Multi-lingual document size estimation using Machine Learning
Document sizing, word counting, character counting made simpler using machine learning algorithms.
The client was a document translation company and they were in the business of translating documents of their customers to a language of their need. The customers of our client were used to submitting scanned documents of varying content structure. The client wanted to build an autonomous system of identifying the word count and line count of their customer documents. The automatic document sizing will enable them to estimate the price of their translation service. The documents were multi-lingual in nature and the document length parameters for each of the languages were required to be counted by the document parser. We were required to parse and calculate the line and word count in order to arrive at a price for the translation.
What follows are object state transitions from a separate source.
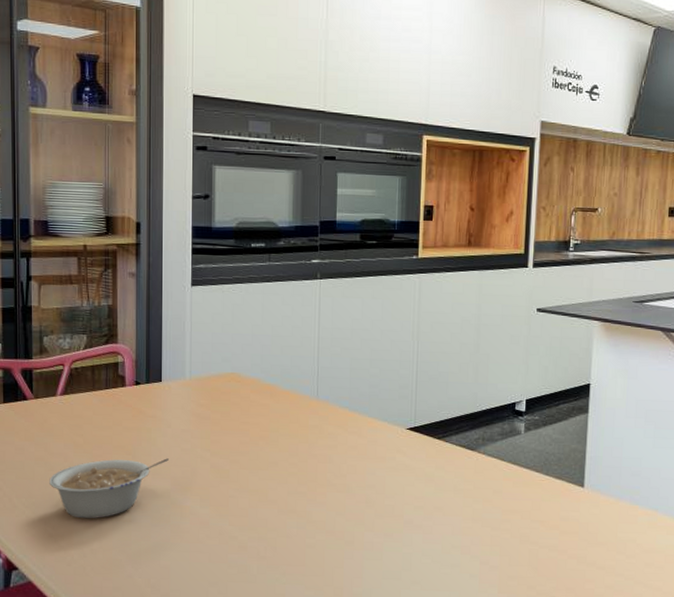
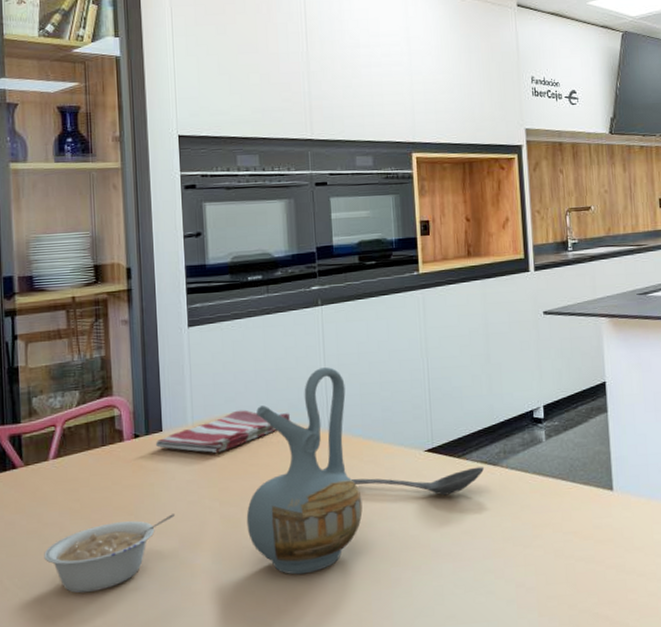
dish towel: none [154,370,283,408] -> present [155,410,291,454]
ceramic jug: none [234,339,343,527] -> present [246,367,363,575]
stirrer: none [335,446,463,473] -> present [352,467,485,496]

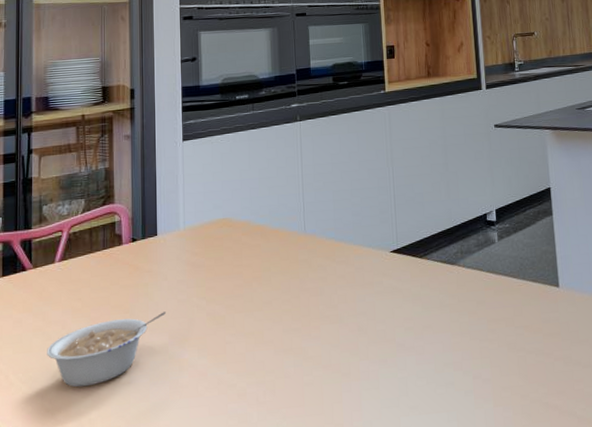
dish towel: present [155,410,291,454] -> none [150,215,272,256]
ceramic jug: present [246,367,363,575] -> none [230,176,335,368]
stirrer: present [352,467,485,496] -> none [325,266,444,293]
This project involves OCR conversion of documents to determine the number of words and lines on any given document. Since the documents were scanned copies of their paper-based counterparts, an OCR program was required to convert the image to text. Since all the documents contained standard fonts and languages, developing an OCR program was quite straightforward. There was no customized OCR model development required for this project and so we used the pre-trained LSTM model of Tesseract for this project. The documents were multi-lingual in nature so the OCR had to be done iteratively for each language group for better accuracy. We then packaged this solution as a library that was then integrated into their existing desktop application. Any new document arriving at the library will pass through the OCR engine and produce a report on the work and line count of each language group on the document.
This project was developed in a time frame of 8 weeks. The multi-stage ML pipeline was more than 90% accurate in the document conversion process.